Hope you had a good one.

:cheers:

Brandon


----------



## richg99 (Aug 21, 2004)

Arlon is having another birthday??? Sorry, I didn't know that....but I thought he was already old enough! Ha ha Rich


----------



## Fisher Lou (May 16, 2005)

Great shots Rich, Is the trasport taking off or landing? #1 is my fav.


----------



## grayfish (Jul 31, 2005)

Great shots Rich. I always wanted to go to that fly in. Just never in a plane. I have read about the air and ground traffic. Even saw a documentary on it one time a while back. Still....


----------



## richg99 (Aug 21, 2004)

Fisher... the Ford Tri-Motor ( predecessor to the DC3) was taking off when I captured it.

As far as traffic. it was a whole lot better than Houston at 4:30 on a Friday on ANY freeway! We got in easily and only had a delay getting out on Wednesday due to an accident on the freeway. Of course, one cannot get a room within 50 miles unless you book a year in advance. This show, attended by people from all over the world, has been going on for 50 years! 

Well worth the time if you like planes..

I saw Hundreds, maybe Thousands, of planes of all descriptions. They are parked in a dozen out-lots and are flying in and out all day, every day! 

regards, Rich


----------



## stargazer (May 24, 2004)

Great shots, I have always wanted to go to that airshow....Im with the rest the B&W works well with these.


----------



## seawings (Aug 28, 2004)

As a lifelong professional pilot I had always felt like going to Oshkosh was like a pilgrimage that was needed to be complete. However, life and schedules prevented me from getting there. Now...that I am retired, maybe I can get there. Until then I'll just have to enjoy pictures...thanks for sharing yours, they were great.


----------



## richg99 (Aug 21, 2004)

One more...


----------



## jdsuperbee (Jun 13, 2007)

Great pics. #1 is my favorite too. I envy you, I've wanted to go to Oshkosh for years!


----------



## Texas T (May 21, 2004)

Oshkosh is a must do for any one who likes planes even a tiny bit. The last time we went they stated that 20% of the registered airplanes in the states were at the airport. They are so busy they lad three at a time on the same runway. They will tell the 1st to land long the next to land midway and the last to put it on the numbers. It is a sight to be seen. The people are nice up there too, if you have a camera they will tell you to take there front row spot so you won't have heads in the pics. Down here just the opposite. You won't see trash on the ground for long, if at all, before some one picks it up. Plan on staying the week, every day is different.


----------



## grayfish (Jul 31, 2005)

richg99 said:


> it.
> 
> As far as traffic. it was a whole lot better than Houston at 4:30 on a Friday on ANY freeway! . . .

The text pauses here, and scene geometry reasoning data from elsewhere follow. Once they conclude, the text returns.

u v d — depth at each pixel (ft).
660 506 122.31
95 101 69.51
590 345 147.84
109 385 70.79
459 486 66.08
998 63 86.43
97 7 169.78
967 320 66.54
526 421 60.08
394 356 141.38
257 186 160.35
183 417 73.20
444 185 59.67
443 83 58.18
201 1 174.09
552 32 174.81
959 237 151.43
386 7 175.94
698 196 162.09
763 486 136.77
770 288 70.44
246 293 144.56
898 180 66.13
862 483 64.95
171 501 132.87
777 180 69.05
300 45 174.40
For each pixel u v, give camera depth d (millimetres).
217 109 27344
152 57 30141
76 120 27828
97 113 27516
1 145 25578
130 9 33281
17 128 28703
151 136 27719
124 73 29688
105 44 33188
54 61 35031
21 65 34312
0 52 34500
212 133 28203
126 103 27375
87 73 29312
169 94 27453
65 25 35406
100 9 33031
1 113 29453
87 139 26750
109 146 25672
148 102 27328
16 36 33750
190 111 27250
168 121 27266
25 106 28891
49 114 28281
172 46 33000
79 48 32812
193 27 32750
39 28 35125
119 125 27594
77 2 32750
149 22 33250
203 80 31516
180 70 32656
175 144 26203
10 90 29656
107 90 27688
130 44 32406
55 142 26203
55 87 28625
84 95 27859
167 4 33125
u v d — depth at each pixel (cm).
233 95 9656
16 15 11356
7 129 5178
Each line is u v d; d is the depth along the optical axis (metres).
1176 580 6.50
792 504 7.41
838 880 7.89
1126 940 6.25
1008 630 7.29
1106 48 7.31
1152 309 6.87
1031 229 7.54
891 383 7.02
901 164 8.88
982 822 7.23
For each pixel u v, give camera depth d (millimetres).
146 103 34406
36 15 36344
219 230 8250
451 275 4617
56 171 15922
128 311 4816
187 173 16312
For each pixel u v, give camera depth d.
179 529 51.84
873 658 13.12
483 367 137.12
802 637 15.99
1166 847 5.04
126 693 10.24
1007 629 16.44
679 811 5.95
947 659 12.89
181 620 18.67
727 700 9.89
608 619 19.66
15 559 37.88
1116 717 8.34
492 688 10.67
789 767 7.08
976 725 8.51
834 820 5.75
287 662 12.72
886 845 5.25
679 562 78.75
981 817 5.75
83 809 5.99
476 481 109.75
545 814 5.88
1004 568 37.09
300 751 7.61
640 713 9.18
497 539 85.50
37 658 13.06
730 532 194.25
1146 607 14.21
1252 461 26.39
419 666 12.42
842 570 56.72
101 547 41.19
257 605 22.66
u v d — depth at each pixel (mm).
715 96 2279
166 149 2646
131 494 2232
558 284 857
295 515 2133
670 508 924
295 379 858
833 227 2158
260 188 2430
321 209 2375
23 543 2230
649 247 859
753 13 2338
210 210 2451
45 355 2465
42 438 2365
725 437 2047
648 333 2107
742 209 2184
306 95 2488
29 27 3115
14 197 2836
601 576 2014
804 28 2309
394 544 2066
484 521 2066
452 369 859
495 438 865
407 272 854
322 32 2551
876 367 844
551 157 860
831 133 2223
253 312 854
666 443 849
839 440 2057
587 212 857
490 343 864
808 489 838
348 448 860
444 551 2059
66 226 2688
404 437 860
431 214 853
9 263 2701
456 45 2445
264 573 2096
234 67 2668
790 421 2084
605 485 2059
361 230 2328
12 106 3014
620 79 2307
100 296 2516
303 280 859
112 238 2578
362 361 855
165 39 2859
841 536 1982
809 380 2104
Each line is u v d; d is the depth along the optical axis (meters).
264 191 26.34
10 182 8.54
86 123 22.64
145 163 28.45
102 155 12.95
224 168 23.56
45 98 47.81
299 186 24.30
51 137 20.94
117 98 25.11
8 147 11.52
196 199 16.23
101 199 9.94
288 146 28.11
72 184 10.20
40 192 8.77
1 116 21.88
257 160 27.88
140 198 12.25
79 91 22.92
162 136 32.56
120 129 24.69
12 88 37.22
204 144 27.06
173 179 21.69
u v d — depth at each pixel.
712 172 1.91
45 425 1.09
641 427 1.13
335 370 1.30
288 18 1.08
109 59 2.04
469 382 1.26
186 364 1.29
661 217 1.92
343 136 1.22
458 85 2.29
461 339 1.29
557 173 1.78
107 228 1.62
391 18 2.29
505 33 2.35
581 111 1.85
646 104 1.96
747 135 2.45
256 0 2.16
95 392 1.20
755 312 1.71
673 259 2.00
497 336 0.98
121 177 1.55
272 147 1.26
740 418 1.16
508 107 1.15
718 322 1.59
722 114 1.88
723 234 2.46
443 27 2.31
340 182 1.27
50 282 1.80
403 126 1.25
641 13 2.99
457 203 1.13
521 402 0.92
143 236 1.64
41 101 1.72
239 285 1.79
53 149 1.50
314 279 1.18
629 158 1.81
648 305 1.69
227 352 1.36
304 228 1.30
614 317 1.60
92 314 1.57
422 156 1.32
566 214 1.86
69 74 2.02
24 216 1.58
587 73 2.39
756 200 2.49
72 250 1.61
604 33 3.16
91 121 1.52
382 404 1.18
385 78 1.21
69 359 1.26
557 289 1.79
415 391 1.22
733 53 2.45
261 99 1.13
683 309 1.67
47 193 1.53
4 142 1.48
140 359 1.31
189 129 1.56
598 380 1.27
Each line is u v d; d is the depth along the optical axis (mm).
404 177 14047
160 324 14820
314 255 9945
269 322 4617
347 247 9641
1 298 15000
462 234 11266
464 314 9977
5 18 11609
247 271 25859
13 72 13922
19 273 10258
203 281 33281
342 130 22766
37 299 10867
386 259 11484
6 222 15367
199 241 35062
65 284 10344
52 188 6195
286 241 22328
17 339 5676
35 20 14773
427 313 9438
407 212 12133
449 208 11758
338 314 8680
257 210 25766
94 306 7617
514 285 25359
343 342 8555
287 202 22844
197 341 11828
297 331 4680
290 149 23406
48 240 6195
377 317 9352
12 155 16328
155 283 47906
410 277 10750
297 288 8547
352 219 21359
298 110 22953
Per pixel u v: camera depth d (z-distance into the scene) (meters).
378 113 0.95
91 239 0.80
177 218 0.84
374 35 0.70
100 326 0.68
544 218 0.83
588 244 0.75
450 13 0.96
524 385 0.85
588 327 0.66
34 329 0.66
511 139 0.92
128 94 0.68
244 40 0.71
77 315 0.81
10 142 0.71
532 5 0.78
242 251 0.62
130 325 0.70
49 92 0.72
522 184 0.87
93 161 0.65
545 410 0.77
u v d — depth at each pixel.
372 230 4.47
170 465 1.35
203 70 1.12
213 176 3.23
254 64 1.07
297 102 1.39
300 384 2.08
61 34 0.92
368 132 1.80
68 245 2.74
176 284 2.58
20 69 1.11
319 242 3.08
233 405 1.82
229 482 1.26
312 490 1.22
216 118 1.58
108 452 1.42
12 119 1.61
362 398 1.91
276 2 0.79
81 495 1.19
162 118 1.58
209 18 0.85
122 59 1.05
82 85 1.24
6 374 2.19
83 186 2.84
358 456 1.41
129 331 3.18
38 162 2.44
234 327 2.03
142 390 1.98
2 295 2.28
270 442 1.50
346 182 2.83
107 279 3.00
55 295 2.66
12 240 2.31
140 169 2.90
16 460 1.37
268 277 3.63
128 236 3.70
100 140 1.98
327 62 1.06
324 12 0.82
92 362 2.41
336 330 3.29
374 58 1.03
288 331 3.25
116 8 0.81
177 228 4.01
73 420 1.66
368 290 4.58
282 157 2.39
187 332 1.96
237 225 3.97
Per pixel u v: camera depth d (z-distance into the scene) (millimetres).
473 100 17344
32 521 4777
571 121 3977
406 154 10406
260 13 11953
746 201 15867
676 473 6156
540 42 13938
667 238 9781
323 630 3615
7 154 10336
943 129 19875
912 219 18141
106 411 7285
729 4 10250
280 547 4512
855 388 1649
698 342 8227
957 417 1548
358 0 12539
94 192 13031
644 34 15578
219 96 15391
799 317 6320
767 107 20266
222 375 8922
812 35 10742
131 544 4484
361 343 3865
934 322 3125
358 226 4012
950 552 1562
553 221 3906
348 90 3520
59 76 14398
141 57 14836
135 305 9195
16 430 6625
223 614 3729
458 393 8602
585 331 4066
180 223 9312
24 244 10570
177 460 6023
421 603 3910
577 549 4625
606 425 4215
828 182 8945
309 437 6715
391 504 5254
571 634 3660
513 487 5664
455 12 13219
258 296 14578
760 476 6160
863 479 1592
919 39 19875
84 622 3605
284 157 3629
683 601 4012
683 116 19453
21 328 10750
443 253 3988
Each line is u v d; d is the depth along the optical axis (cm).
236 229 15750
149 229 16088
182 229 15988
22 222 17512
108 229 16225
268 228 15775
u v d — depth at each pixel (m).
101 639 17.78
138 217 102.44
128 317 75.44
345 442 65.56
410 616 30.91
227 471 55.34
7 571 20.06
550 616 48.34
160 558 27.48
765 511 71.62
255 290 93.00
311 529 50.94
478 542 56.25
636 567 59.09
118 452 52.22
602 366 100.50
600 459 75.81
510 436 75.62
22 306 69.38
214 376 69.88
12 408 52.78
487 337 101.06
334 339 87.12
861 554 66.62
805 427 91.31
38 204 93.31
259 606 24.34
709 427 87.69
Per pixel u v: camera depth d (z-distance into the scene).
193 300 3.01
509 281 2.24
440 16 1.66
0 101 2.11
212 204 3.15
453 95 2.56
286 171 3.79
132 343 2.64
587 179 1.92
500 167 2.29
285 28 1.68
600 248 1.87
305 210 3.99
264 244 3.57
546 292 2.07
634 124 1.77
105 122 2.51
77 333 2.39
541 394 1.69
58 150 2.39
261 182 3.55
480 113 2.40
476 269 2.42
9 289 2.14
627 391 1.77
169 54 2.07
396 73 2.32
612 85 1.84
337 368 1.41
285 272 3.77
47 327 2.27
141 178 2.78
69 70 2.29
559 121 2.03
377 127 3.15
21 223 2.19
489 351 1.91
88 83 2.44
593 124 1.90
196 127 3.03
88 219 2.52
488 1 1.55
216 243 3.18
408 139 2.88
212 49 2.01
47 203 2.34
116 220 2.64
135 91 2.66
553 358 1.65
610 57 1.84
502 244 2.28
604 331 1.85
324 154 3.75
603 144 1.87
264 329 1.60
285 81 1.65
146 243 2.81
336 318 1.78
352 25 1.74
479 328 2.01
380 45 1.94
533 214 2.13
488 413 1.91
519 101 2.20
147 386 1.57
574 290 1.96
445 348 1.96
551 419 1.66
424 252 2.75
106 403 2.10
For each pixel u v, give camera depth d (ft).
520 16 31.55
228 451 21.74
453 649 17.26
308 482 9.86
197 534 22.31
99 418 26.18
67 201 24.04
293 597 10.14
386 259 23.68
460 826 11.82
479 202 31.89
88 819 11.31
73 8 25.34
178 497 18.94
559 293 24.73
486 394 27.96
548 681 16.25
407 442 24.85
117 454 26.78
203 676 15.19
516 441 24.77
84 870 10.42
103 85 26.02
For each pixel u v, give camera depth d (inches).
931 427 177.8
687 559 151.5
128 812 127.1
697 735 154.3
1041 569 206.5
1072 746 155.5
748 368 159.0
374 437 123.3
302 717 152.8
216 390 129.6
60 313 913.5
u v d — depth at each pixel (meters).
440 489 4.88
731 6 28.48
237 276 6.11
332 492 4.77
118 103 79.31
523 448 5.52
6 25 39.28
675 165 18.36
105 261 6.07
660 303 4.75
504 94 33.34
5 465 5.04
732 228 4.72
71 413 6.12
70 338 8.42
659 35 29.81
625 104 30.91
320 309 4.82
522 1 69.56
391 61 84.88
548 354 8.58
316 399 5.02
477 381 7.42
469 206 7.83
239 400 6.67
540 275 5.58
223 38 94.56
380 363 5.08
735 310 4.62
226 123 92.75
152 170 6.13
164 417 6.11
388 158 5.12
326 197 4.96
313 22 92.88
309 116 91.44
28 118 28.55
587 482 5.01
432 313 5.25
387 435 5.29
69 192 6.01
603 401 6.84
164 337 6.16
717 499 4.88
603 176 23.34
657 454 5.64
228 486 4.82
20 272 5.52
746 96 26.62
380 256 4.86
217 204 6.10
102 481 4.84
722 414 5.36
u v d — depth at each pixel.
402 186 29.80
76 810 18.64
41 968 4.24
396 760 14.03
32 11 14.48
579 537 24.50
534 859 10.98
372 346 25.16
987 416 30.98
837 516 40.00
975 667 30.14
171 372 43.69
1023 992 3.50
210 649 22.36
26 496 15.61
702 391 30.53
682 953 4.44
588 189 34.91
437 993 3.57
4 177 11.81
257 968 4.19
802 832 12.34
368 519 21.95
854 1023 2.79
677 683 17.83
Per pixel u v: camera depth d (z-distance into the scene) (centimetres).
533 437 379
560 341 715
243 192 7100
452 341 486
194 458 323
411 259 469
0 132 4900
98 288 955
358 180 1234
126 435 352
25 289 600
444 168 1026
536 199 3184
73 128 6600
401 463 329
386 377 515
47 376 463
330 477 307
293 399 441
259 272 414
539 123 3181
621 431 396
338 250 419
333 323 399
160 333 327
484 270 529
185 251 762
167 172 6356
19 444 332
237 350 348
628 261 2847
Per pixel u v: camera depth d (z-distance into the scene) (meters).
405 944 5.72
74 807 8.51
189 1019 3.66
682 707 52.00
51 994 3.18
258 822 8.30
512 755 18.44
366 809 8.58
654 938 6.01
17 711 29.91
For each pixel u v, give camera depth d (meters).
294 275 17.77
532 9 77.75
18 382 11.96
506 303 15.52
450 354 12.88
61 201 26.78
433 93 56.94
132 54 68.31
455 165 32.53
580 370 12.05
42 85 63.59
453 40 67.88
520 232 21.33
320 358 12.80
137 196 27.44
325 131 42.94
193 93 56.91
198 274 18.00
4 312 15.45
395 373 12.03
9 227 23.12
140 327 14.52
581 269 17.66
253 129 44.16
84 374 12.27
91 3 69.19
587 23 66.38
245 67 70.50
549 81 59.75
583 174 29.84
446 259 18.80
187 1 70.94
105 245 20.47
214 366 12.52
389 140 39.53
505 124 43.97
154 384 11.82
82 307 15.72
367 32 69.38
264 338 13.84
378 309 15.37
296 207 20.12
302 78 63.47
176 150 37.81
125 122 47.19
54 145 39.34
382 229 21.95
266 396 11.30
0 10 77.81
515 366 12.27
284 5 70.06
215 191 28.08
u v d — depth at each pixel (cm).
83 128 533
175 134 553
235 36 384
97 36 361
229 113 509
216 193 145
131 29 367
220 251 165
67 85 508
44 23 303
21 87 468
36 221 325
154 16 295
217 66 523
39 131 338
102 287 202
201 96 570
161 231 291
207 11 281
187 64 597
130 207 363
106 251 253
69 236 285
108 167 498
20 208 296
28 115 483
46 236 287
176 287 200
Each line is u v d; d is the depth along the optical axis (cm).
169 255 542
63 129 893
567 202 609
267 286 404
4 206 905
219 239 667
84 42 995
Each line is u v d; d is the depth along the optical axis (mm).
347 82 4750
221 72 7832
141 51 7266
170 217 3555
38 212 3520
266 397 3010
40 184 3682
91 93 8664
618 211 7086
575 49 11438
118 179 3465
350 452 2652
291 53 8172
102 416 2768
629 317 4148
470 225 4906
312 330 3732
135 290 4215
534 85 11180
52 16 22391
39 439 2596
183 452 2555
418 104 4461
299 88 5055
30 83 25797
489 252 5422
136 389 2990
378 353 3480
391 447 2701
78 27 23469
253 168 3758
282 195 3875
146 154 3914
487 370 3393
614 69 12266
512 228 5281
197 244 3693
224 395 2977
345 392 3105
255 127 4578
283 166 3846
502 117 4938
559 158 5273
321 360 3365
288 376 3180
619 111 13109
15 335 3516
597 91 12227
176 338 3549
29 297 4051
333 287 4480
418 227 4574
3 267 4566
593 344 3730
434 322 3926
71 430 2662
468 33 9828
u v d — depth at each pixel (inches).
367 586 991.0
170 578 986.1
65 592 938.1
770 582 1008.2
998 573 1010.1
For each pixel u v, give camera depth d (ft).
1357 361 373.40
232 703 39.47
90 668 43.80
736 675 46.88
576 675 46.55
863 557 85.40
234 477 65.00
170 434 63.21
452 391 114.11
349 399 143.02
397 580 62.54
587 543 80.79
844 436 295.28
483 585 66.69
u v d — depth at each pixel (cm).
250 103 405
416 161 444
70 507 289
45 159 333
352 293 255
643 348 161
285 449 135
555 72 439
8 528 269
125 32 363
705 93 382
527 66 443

Should have made myself a little clearer on my post Rich. I was not talking about automobile traffic. But rather airplane traffic in the air and on the ground. I have not piloted an airplane since 1973, but I still love airplanes a little. Pictures of them alway get my attention.


----------



## Slip (Jul 25, 2006)

Thanks Rich, I had recognized that those were kids, but even with the man to the left, you can tell that plane is huge. I have toured the Intrepid in CC and standing next to some of those planes and engines, I was in awe as to how large those things were. Those pilots were sitting on top of one huge rotating piece of equipment and pushing them to every limit. Thank you for sharing them.



richg99 said:


> Slip....Sorry, but those "people" are two kids dressed up in flight uniforms. The plane(s) are STILL really, really large though. regards, rich


----------



## MT Stringer (May 21, 2004)

Very nice, Rich. I like #1 and 4 the best. 
Mike


----------